Obwohl der Druck auf erneuerbare Energien weitergeht, werden uns fossile Brennstoffe noch viele Jahre begleiten. Das bedeutet nicht, dass massive wirtschaftliche Umwälzungen wie die Pandemie keine Auswirkungen auf Ölunternehmen wie . haben werden ExxonMobil (NYSE: XOM), das den Titel des größten Energieriesen Chevron für kurze Zeit abgab; die beiden diskutierten sogar die Möglichkeit einer Fusion während des Abschwungs. Aber die Tatsache, dass es einer weltweiten Katastrophe bedurfte, um Schmerzen zuzufügen, zeigt die Dauerhaftigkeit des Geschäfts.

Wie Chevron unternimmt auch Exxon bedeutende Initiativen zur Senkung der Kapitalkosten, um die Kosten einzudämmen, nicht zuletzt aufgrund des Drucks der Aktionäre, die Renditen zu verbessern. Es hat seine jährlichen Investitionspläne von 2022 bis 2025 von einem früheren Niveau von 30 Milliarden Dollar auf 20 bis 25 Milliarden Dollar pro Jahr reduziert. Es verkauft auch Vermögenswerte in Europa, Afrika und Asien, die rund 25 Milliarden Dollar einbringen könnten, die es verwenden würde im Perm-Becken und Guyana zu investieren, wo die Auszahlungen höher sein könnten.

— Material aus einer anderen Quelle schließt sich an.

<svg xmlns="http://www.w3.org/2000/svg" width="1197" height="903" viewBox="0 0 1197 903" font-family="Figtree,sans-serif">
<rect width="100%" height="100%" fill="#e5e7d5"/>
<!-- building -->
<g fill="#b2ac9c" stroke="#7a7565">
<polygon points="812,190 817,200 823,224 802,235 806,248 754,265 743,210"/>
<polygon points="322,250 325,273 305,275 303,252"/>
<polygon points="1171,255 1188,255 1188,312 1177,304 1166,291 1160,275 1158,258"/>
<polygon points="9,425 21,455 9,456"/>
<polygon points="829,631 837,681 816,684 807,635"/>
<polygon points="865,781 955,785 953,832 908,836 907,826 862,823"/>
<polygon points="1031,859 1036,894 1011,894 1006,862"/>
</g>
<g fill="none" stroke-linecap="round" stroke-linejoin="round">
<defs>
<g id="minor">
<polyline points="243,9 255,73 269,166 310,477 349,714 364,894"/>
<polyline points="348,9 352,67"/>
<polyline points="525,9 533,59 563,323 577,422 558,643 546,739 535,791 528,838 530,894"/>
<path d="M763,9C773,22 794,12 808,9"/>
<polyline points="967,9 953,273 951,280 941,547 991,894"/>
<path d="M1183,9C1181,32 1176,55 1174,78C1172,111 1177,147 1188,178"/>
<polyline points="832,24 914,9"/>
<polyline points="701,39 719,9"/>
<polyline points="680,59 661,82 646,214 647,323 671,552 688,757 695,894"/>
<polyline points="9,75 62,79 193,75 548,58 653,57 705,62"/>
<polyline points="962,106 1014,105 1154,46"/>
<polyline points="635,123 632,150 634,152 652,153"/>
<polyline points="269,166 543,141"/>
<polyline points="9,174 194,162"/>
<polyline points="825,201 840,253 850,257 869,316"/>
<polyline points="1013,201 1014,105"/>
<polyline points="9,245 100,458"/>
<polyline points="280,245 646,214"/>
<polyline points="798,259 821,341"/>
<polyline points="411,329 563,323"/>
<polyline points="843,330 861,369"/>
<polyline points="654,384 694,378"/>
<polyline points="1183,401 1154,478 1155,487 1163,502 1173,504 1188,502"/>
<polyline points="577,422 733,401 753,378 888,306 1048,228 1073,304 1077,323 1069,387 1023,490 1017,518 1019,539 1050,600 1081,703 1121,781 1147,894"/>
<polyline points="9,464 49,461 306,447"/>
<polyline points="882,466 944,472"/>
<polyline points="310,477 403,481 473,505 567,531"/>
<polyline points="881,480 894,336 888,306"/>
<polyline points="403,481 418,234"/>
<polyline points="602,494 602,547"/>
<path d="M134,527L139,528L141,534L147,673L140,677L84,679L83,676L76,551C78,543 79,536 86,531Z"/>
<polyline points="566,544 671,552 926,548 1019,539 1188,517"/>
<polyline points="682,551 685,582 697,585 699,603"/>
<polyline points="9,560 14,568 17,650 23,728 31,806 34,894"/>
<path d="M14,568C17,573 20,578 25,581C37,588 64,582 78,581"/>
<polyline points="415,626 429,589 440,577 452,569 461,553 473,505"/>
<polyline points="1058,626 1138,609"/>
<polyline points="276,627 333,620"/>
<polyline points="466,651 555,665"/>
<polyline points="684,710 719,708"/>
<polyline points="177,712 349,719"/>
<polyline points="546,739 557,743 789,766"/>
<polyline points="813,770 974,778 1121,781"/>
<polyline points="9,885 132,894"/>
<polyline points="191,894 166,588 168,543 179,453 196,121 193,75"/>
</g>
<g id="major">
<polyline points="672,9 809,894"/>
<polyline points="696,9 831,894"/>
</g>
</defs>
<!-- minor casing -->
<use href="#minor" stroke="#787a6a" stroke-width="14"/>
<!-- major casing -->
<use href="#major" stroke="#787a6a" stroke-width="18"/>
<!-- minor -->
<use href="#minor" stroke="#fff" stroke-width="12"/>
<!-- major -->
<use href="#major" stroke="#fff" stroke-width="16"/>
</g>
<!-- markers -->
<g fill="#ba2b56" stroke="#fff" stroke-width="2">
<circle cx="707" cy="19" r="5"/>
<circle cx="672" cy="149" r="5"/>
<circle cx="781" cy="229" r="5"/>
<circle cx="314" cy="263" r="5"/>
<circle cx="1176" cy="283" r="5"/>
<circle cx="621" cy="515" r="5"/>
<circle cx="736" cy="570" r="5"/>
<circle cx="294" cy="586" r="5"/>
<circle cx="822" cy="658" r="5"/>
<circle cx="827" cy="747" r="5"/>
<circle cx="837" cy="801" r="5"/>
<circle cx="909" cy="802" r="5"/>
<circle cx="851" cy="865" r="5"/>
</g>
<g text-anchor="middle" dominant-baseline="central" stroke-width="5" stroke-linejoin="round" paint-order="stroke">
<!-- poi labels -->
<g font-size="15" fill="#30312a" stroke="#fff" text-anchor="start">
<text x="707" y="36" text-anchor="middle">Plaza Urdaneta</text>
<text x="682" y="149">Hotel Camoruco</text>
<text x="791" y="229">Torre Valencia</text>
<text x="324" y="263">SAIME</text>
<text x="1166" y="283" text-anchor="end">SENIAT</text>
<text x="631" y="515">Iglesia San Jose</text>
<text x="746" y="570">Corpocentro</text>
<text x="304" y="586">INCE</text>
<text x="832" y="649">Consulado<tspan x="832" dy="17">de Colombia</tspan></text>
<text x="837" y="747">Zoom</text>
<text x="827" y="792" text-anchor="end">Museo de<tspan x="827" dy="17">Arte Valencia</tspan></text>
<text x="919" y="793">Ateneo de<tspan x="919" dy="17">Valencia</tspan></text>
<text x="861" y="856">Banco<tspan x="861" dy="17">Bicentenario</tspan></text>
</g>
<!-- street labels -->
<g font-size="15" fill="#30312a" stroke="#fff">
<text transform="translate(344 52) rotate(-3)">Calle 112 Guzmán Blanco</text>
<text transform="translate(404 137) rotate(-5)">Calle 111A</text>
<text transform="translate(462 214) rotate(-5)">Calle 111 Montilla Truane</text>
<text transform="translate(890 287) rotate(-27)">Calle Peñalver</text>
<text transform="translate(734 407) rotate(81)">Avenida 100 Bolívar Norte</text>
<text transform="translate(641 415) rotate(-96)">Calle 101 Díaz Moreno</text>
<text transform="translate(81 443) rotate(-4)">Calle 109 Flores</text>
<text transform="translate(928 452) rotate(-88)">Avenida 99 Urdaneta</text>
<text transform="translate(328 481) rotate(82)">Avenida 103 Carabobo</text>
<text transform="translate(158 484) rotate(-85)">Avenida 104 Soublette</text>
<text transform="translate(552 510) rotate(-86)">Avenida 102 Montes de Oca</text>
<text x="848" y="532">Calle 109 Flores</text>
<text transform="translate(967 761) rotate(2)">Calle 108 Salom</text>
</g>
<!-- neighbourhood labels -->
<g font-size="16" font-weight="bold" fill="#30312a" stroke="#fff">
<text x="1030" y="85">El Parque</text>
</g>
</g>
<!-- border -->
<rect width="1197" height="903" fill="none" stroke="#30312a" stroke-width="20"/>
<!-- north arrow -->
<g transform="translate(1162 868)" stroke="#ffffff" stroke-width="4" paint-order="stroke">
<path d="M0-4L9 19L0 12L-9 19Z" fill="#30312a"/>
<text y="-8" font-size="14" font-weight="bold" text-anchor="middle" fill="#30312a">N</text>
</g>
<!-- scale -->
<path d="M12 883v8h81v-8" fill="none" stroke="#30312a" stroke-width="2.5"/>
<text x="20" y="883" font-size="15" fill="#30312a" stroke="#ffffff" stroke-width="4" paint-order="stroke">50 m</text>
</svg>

Investitionen in Energieunternehmen haben in den letzten zehn Jahren keine günstigen Renditen geboten. Reuters stellte kürzlich fest, dass Anleger seit Anfang 2015 selbst unter Einbeziehung von Dividenden einen durchschnittlichen Jahresverlust von 2,5% gegenüber 14,4 % durchschnittlichen Jahresgewinnen im S&P 500 verzeichnen.

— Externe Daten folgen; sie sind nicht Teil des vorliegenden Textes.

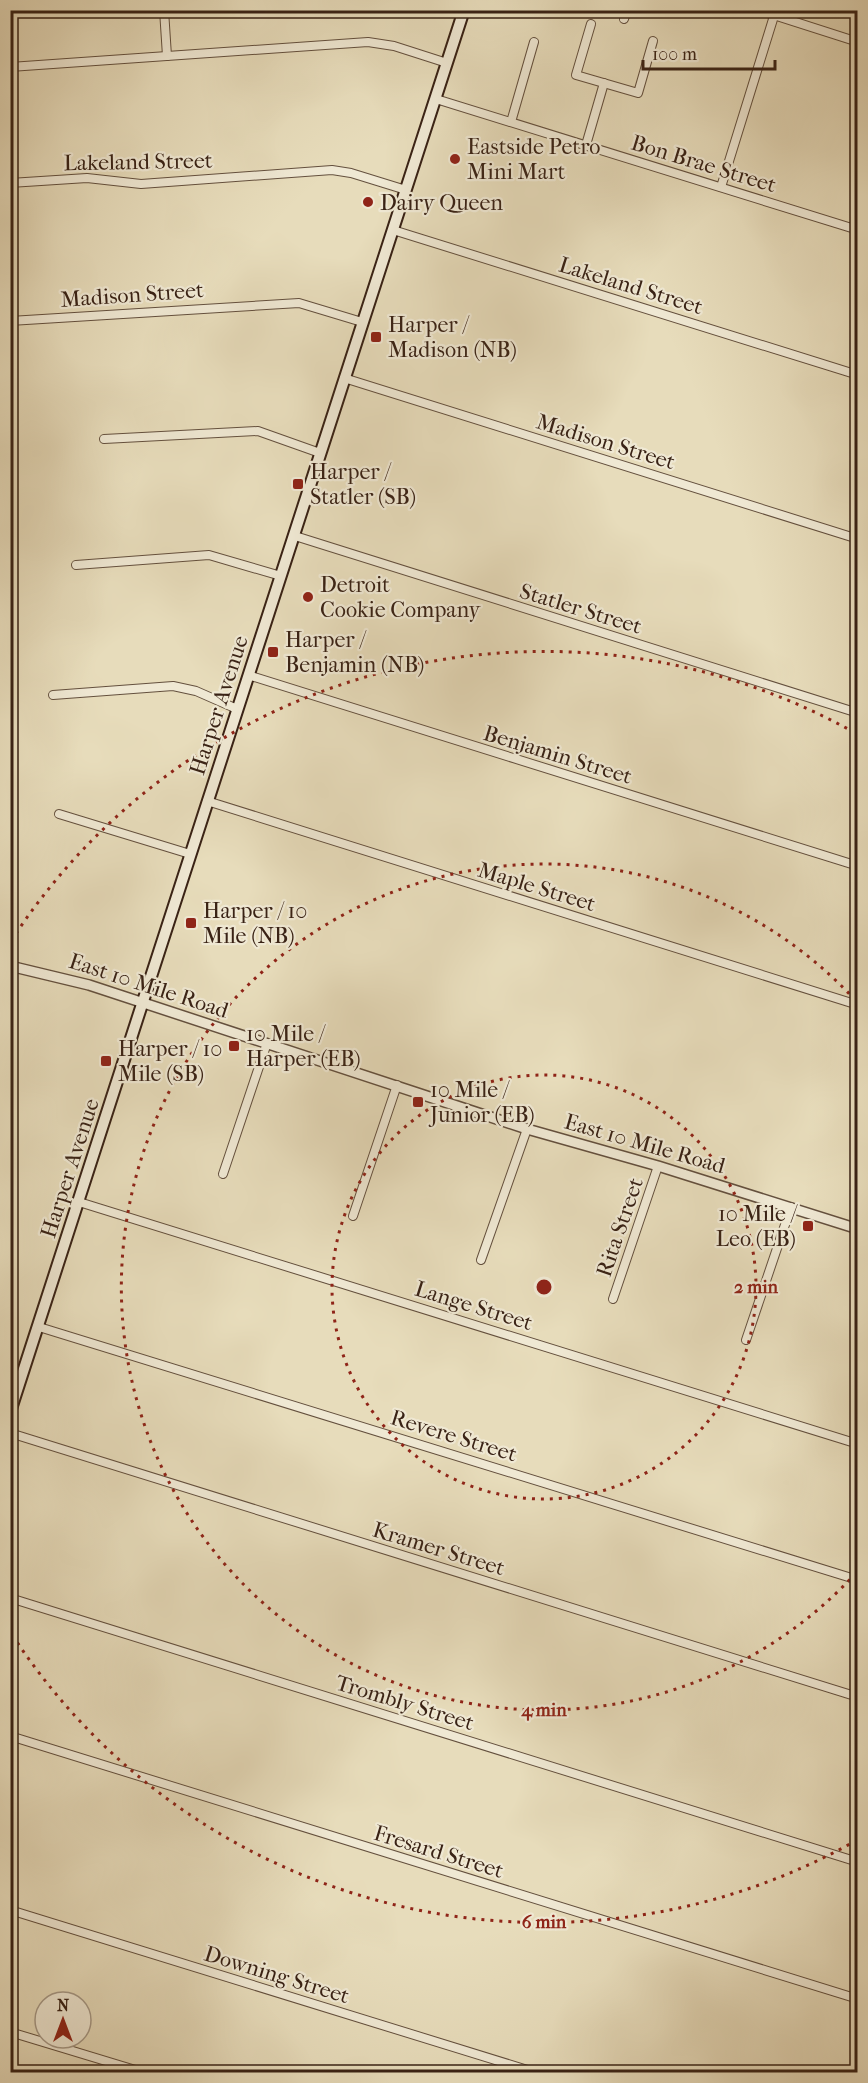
<svg xmlns="http://www.w3.org/2000/svg" width="868" height="2083" viewBox="0 0 868 2083" font-family="'IM FELL French Canon',serif">
<style>
.lines{fill:none;stroke-linecap:round;stroke-linejoin:round}
.minor-casing{stroke:#64503e;stroke-width:10}
.tertiary-casing{stroke:#64503e;stroke-width:12}
.secondary-casing{stroke:#392215;stroke-width:14}
.minor{stroke:#efe8d3;stroke-width:8}
.tertiary{stroke:#efe8d3;stroke-width:9}
.secondary{stroke:#efe8d3;stroke-width:10}
.ring{fill:none;stroke:#8f2418;stroke-width:3;stroke-dasharray:3 6}
.poi-dot{fill:#8f2418;stroke:#efe8d3;stroke-width:2}
.labels{text-anchor:middle;stroke-width:4.5;stroke-linejoin:round;paint-order:stroke}
.poi-label{font-size:22px;fill:#392215;stroke:#efe8d3;text-anchor:start}
.street-label{font-size:22px;fill:#392215;stroke:#efe8d3}
.centre{fill:#8f2418;stroke:#efe8d3;stroke-width:3}
.ring-label{font-size:18px;text-anchor:middle;font-weight:bold;fill:#8f2418;stroke:#efe8d3;stroke-width:4.5;stroke-linejoin:round;paint-order:stroke}
</style>
<rect width="100%" height="100%" fill="#e7dcbb"/>
<filter id="stains"><feTurbulence type="fractalNoise" baseFrequency=".00333" numOctaves="4"/><feColorMatrix values="0 0 0 0 .2 0 0 0 0 .09 0 0 0 0 .02 0 0 0 .5 -.17"/></filter>
<radialGradient id="worn" r=".72"><stop offset=".6" stop-color="#630" stop-opacity="0"/><stop offset="1" stop-color="#630" stop-opacity=".3"/></radialGradient>
<g class="lines">
<defs>
<g id="minor">
<path d="M164 10 167 56"/>
<path d="M758 10 858 42"/>
<path d="M624 19 627 10"/>
<path d="M591 24 576 75 638 93 653 41"/>
<path d="M10 67 368 42 394 46 447 63"/>
<path d="M436 99 858 230"/>
<path d="M511 122 534 42"/>
<path d="M586 145 604 83"/>
<path d="M10 183 87 178 141 184 332 170 351 173 406 190"/>
<path d="M721 187 774 16"/>
<path d="M393 230 858 375"/>
<path d="M10 321 299 303 362 322"/>
<path d="M344 378 858 539"/>
<path d="M104 439 258 431 320 453"/>
<path d="M295 536 858 713"/>
<path d="M76 565 209 555 281 576"/>
<path d="M248 675 858 866"/>
<path d="M53 695 173 686 196 691 237 709"/>
<path d="M207 801 858 1005"/>
<path d="M59 814 190 854"/>
<path d="M223 1174 267 1043"/>
<path d="M79 1202 858 1444"/>
<path d="M353 1216 397 1085"/>
<path d="M481 1260 527 1129"/>
<path d="M613 1299 658 1166"/>
<path d="M39 1327 858 1580"/>
<path d="M746 1340 791 1207"/>
<path d="M10 1433 858 1697"/>
<path d="M10 1598 858 1862"/>
<path d="M10 1736 858 1999"/>
<path d="M10 1910 534 2072"/>
<path d="M10 2032 142 2072"/>
</g>
<path id="tertiary" d="M10 966 89 985 527 1129 658 1166 858 1229"/>
<path id="secondary" d="M10 1412 464 10"/>
</defs>
<!-- minor casing -->
<use href="#minor" class="minor-casing"/>
<!-- tertiary casing -->
<use href="#tertiary" class="tertiary-casing"/>
<!-- secondary casing -->
<use href="#secondary" class="secondary-casing"/>
<!-- minor -->
<use href="#minor" class="minor"/>
<!-- tertiary -->
<use href="#tertiary" class="tertiary"/>
<!-- secondary -->
<use href="#secondary" class="secondary"/>
</g>
<!-- distance rings -->
<g class="ring">
<circle cx="544" cy="1287" r="212"/>
<path d="M856 1573A423 423 0 1 1 856 1001"/>
<path d="M857 1840A635 635 0 0 1 11 1633M11 941A635 635 0 0 1 857 734"/>
</g>
<!-- markers -->
<g class="poi-dot">
<circle cx="455" cy="159" r="6"/>
<circle cx="368" cy="202" r="6"/>
<rect x="370" y="331" width="12" height="12" rx="3"/>
<rect x="292" y="478" width="12" height="12" rx="3"/>
<circle cx="308" cy="597" r="6"/>
<rect x="267" y="646" width="12" height="12" rx="3"/>
<rect x="185" y="917" width="12" height="12" rx="3"/>
<rect x="228" y="1040" width="12" height="12" rx="3"/>
<rect x="100" y="1055" width="12" height="12" rx="3"/>
<rect x="412" y="1096" width="12" height="12" rx="3"/>
<rect x="802" y="1220" width="12" height="12" rx="3"/>
</g>
<g class="labels">
<!-- poi labels -->
<g class="poi-label">
<text x="467" y="154">Eastside Petro<tspan x="467" dy="25">Mini Mart</tspan></text>
<text x="380" y="210">Dairy Queen</text>
<text x="388" y="332">Harper /<tspan x="388" dy="25">Madison (NB)</tspan></text>
<text x="310" y="479">Harper /<tspan x="310" dy="25">Statler (SB)</tspan></text>
<text x="320" y="592">Detroit<tspan x="320" dy="25">Cookie Company</tspan></text>
<text x="285" y="647">Harper /<tspan x="285" dy="25">Benjamin (NB)</tspan></text>
<text x="203" y="918">Harper / 10<tspan x="203" dy="25">Mile (NB)</tspan></text>
<text x="246" y="1041">10 Mile /<tspan x="246" dy="25">Harper (EB)</tspan></text>
<text x="118" y="1056">Harper / 10<tspan x="118" dy="25">Mile (SB)</tspan></text>
<text x="430" y="1097">10 Mile /<tspan x="430" dy="25">Junior (EB)</tspan></text>
<text x="796" y="1221" text-anchor="end">10 Mile /<tspan x="796" dy="25">Leo (EB)</tspan></text>
</g>
<!-- street labels -->
<g class="street-label">
<text transform="translate(138 161) rotate(-1)" y="8">Lakeland Street</text>
<text transform="translate(704 163) rotate(17)" y="8">Bon Brae Street</text>
<text transform="translate(631 285) rotate(17)" y="8">Lakeland Street</text>
<text transform="translate(132 294) rotate(-4)" y="8">Madison Street</text>
<text transform="translate(606 441) rotate(17)" y="8">Madison Street</text>
<text transform="translate(581 608) rotate(17)" y="8">Statler Street</text>
<text transform="translate(218 705) rotate(-72)" y="8">Harper Avenue</text>
<text transform="translate(558 754) rotate(17)" y="8">Benjamin Street</text>
<text transform="translate(537 886) rotate(17)" y="8">Maple Street</text>
<text transform="translate(149 985) rotate(18)" y="8">East 10 Mile Road</text>
<text transform="translate(645 1143) rotate(16)" y="8">East 10 Mile Road</text>
<text transform="translate(69 1168) rotate(-72)" y="8">Harper Avenue</text>
<text transform="translate(619 1227) rotate(-71)" y="8">Rita Street</text>
<text transform="translate(474 1305) rotate(17)" y="8">Lange Street</text>
<text transform="translate(454 1435) rotate(17)" y="8">Revere Street</text>
<text transform="translate(439 1548) rotate(17)" y="8">Kramer Street</text>
<text transform="translate(405 1702) rotate(17)" y="8">Trombly Street</text>
<text transform="translate(439 1851) rotate(17)" y="8">Fresard Street</text>
<text transform="translate(277 1974) rotate(17)" y="8">Downing Street</text>
</g>
</g>
<circle cx="544" cy="1287" r="9" class="centre"/>
<g class="ring-label">
<text x="756" y="1293">2 min</text>
<text x="544" y="1716">4 min</text>
<text x="544" y="1928">6 min</text>
</g>
<!-- margin -->
<rect width="868" height="2083" fill="none" stroke="#e7dcbb" stroke-width="36"/>
<rect x="12" y="12" width="844" height="2059" fill="none" stroke="#392215" stroke-width="3"/>
<rect x="18" y="18" width="832" height="2047" fill="none" stroke="#392215" stroke-width="1.5"/>
<!-- north arrow -->
<g transform="translate(63 2020)"><circle r="28" fill="#efe8d3" stroke="#a69987" stroke-width="1.5"/>
<path d="M0-4.5L10 22L0 15L-10 22Z" fill="#8f2418"/>
<text y="-9" font-size="16" font-weight="bold" text-anchor="middle" fill="#392215">N</text>
</g>
<!-- scale -->
<path d="M643 60v9h132v-9" fill="none" stroke="#392215" stroke-width="3"/>
<text x="652" y="60" font-size="18" fill="#392215" stroke="#efe8d3" stroke-width="4.5" paint-order="stroke">100 m</text>
<rect width="100%" height="100%" filter="url(#stains)"/>
<rect width="100%" height="100%" fill="url(#worn)"/>
</svg>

Doch das niedrige Ölangebot, die gestiegene Nachfrage und keine Hinweise der OPEC-Länder, dass sie in naher Zukunft eine Steigerung der Produktion planen, tragen dazu bei, das Endergebnis von Exxon und anderen Energieunternehmen zu stärken. Mit einer Dividendenrendite von 6% pro Jahr ist es eine Aktie, die im Oktober höher steigen sollte.